基本というもの

基本というのは先人の知識経験の集大成なので決して初歩的ということではない。

むしろもしも基本と言われるものを誰かから習ったりあるいは調べて情報を得るのでなければ、基本及びその重要性に気づくのは結構経験を積んでからということになる。私は美術を高名な美術家の方に手ほどきを受けたが、彼らが伝えるのは言ってみれば表現する際に考慮検討すべきエッセンスの方で、いわゆる基本ではなくましてや初歩的な要素などではなかったように思う。そしてこのブログにも記事を書いたことがあるが、例えば私の先生に構図の理解を深めたいと言ったら構図でなく人間の視覚の原理が重要だと彼は言ったのだ。

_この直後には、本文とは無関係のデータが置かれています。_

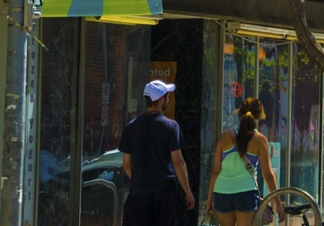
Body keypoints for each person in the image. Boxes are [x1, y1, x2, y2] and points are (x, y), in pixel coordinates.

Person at [120, 80, 197, 226]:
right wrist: (187, 191)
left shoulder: (130, 127)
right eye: (167, 96)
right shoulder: (171, 126)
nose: (168, 98)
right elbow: (178, 162)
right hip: (164, 195)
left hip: (138, 196)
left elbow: (126, 165)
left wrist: (140, 181)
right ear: (161, 99)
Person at [206, 98, 280, 226]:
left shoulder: (224, 137)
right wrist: (278, 204)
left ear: (240, 113)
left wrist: (208, 202)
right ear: (259, 116)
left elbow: (215, 172)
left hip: (222, 192)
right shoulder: (260, 140)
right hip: (246, 193)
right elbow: (268, 175)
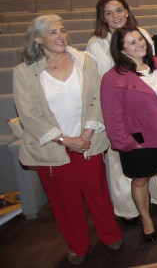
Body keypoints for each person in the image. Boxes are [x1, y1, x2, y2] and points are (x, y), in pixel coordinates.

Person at [13, 15, 122, 265]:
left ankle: (110, 234)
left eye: (63, 30)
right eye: (53, 33)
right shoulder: (24, 72)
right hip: (52, 148)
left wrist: (86, 134)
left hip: (88, 141)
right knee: (65, 200)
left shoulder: (85, 61)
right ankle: (78, 245)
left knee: (97, 193)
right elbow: (28, 115)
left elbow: (96, 99)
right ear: (38, 39)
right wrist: (65, 140)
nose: (61, 36)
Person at [100, 27, 157, 244]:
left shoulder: (156, 63)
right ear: (121, 49)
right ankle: (146, 220)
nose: (139, 44)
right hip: (138, 134)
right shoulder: (112, 78)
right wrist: (126, 142)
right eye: (131, 42)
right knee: (140, 179)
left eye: (140, 38)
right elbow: (112, 118)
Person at [86, 0, 157, 223]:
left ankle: (155, 200)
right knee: (123, 160)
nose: (115, 16)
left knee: (151, 155)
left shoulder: (139, 32)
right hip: (121, 108)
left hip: (146, 106)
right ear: (102, 17)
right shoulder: (97, 43)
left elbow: (151, 64)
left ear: (127, 11)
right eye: (109, 13)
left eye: (119, 10)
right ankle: (129, 210)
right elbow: (108, 78)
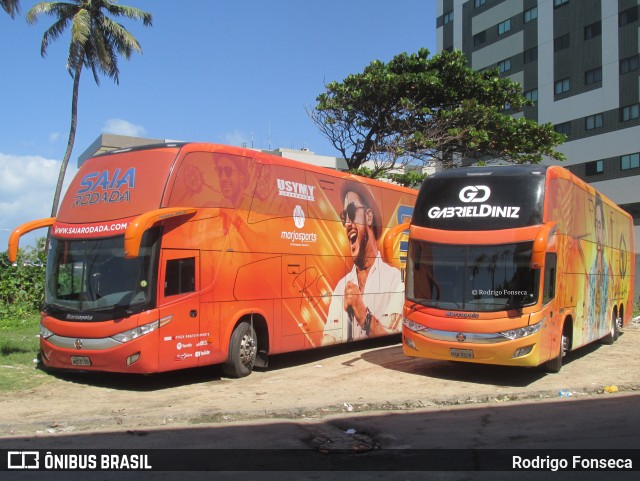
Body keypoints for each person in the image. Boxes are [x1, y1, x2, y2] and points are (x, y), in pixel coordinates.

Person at [322, 182, 404, 345]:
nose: (347, 223)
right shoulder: (341, 287)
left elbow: (394, 339)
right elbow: (330, 337)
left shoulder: (395, 280)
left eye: (351, 212)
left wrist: (362, 313)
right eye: (344, 216)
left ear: (368, 216)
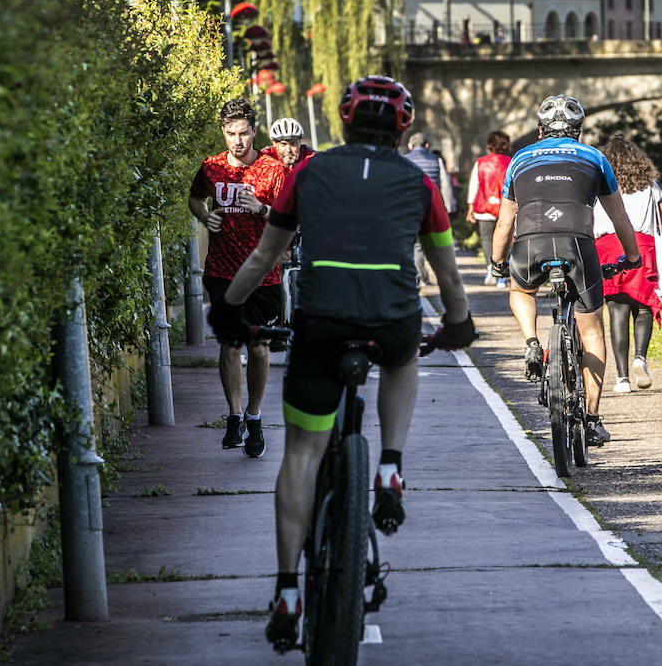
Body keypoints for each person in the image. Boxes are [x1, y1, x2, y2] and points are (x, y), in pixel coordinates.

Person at [208, 75, 477, 650]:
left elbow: (265, 254)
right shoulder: (416, 181)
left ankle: (286, 592)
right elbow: (449, 274)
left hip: (322, 321)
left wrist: (229, 311)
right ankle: (389, 466)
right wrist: (459, 322)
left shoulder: (307, 173)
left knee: (303, 452)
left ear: (345, 121)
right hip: (390, 318)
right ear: (401, 127)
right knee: (405, 359)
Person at [489, 94, 642, 447]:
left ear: (541, 129)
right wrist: (632, 258)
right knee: (591, 333)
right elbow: (621, 220)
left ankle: (531, 341)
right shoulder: (595, 157)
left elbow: (504, 223)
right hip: (578, 245)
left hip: (530, 244)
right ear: (578, 129)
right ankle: (591, 418)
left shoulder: (519, 159)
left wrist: (498, 263)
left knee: (521, 290)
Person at [187, 98, 286, 458]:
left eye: (243, 133)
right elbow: (196, 198)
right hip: (222, 270)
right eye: (230, 134)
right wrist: (204, 216)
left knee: (258, 348)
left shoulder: (273, 170)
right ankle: (233, 416)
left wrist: (261, 209)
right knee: (229, 344)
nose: (237, 141)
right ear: (223, 132)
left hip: (263, 273)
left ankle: (255, 417)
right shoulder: (211, 167)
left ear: (254, 130)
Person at [592, 132, 662, 393]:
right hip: (642, 246)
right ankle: (640, 358)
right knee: (645, 307)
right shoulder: (650, 185)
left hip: (609, 246)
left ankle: (622, 378)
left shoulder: (599, 182)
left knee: (617, 310)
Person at [405, 131, 455, 285]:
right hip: (431, 206)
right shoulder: (436, 160)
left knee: (415, 243)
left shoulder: (404, 161)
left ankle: (419, 276)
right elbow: (445, 184)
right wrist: (448, 206)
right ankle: (427, 274)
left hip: (410, 206)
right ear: (426, 146)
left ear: (409, 146)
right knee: (431, 241)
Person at [466, 130, 513, 287]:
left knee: (486, 239)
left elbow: (474, 185)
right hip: (506, 209)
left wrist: (470, 207)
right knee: (506, 239)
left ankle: (489, 269)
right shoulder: (511, 162)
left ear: (489, 145)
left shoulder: (481, 162)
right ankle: (501, 274)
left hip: (484, 208)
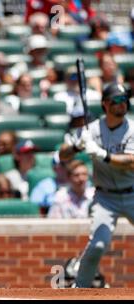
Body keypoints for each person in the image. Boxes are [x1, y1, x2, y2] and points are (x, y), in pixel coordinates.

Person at [59, 82, 134, 288]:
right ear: (105, 104)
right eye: (116, 100)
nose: (122, 104)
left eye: (124, 100)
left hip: (132, 193)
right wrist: (76, 145)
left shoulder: (132, 128)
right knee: (98, 245)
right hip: (105, 198)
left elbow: (131, 162)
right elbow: (62, 155)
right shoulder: (91, 129)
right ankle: (80, 288)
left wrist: (102, 154)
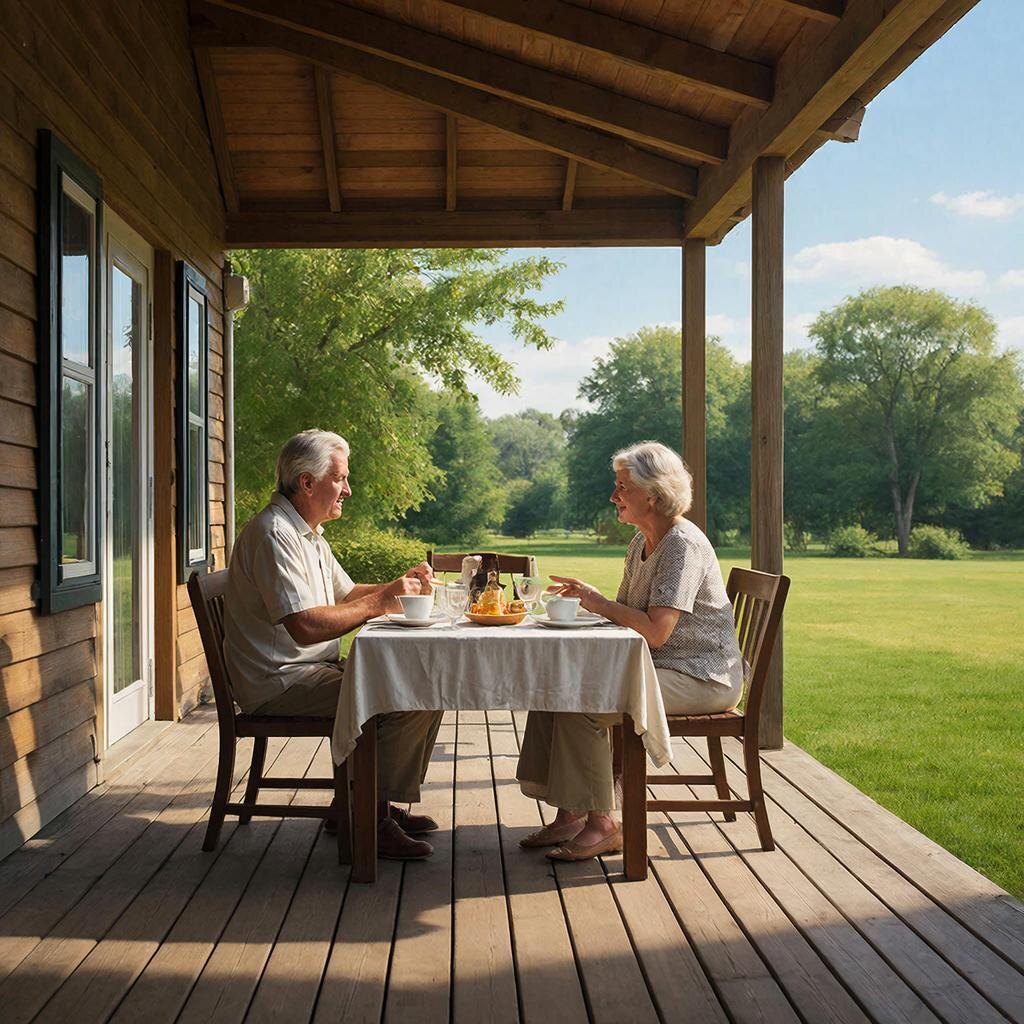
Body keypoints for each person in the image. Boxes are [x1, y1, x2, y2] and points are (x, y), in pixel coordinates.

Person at [516, 441, 744, 861]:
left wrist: (597, 602)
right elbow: (623, 618)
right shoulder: (642, 542)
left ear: (653, 495)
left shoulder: (682, 545)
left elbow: (655, 631)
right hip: (659, 667)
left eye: (622, 487)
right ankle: (571, 813)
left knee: (584, 701)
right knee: (556, 686)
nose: (613, 496)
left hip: (700, 677)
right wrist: (591, 604)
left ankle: (603, 825)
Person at [223, 429, 444, 861]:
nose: (348, 489)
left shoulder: (307, 533)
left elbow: (347, 595)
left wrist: (399, 586)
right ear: (307, 483)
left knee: (423, 684)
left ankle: (359, 805)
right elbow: (304, 626)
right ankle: (367, 817)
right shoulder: (274, 535)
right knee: (405, 693)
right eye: (340, 478)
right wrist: (381, 602)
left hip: (308, 671)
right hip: (279, 683)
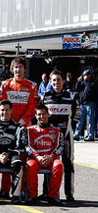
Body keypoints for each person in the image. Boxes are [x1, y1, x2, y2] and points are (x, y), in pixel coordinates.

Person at [39, 69, 76, 201]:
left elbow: (76, 116)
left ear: (63, 81)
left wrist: (72, 129)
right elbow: (40, 116)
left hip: (66, 135)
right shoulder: (45, 96)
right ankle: (47, 192)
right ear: (50, 81)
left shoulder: (70, 96)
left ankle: (69, 193)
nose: (56, 82)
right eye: (53, 80)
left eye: (58, 80)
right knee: (49, 162)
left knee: (68, 163)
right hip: (50, 136)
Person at [0, 100, 25, 204]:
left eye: (7, 110)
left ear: (11, 111)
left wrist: (8, 154)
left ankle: (16, 195)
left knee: (18, 163)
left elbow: (21, 147)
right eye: (2, 110)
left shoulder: (18, 127)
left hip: (12, 155)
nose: (4, 112)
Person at [24, 105, 65, 205]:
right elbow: (27, 146)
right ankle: (32, 196)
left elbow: (60, 147)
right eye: (39, 114)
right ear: (35, 116)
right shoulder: (30, 130)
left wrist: (51, 157)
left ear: (48, 114)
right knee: (31, 165)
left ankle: (53, 196)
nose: (41, 116)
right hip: (35, 158)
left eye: (44, 114)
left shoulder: (56, 131)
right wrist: (37, 156)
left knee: (59, 165)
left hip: (51, 158)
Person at [0, 57, 38, 126]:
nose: (18, 70)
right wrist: (11, 120)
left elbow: (32, 106)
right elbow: (1, 104)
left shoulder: (32, 86)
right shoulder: (5, 84)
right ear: (12, 69)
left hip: (25, 122)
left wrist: (22, 121)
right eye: (16, 67)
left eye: (20, 67)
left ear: (25, 69)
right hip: (8, 121)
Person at [74, 70, 97, 141]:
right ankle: (76, 135)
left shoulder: (93, 82)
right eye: (84, 75)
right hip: (82, 104)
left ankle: (90, 136)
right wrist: (78, 81)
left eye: (86, 75)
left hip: (90, 103)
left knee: (90, 120)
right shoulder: (82, 83)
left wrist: (86, 81)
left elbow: (90, 89)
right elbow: (76, 89)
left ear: (89, 75)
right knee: (80, 120)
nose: (85, 77)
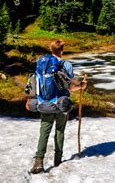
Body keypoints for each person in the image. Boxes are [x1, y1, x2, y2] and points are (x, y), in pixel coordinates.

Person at [30, 39, 87, 174]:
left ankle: (38, 161)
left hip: (44, 103)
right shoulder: (66, 65)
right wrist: (81, 86)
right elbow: (71, 87)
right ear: (62, 50)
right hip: (62, 104)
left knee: (44, 131)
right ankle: (58, 159)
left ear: (51, 49)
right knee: (60, 130)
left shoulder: (42, 63)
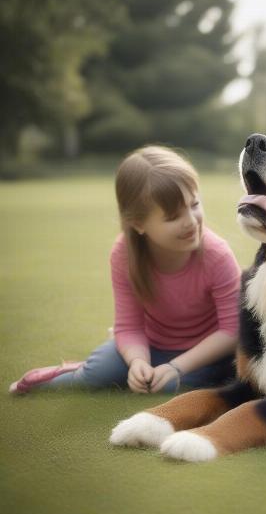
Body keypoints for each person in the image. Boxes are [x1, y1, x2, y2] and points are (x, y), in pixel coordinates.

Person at [10, 145, 241, 395]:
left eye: (194, 204)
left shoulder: (217, 256)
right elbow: (129, 327)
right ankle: (59, 375)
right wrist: (137, 362)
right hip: (153, 346)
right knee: (101, 373)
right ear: (139, 223)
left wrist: (176, 367)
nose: (191, 220)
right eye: (173, 216)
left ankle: (168, 372)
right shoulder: (124, 255)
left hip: (210, 351)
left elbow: (232, 331)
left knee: (188, 382)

ともあれ基本を最初から全部習ってしまったり人から聞いたりしらみつぶしに調べてしまうのは、なんだか少しもったいないし、ちょっと危ないと思う(経験より言語の理解があまり先になると経験に言語の色付けがなされて感覚の純粋性が阻害されたり等々)。ただし、すべて自分で発見していくというのは経験上あまりにも効率が悪すぎる、ということで勉強半分手を動かすこと半分という、比較的穏当な結論に落ち着くのであった。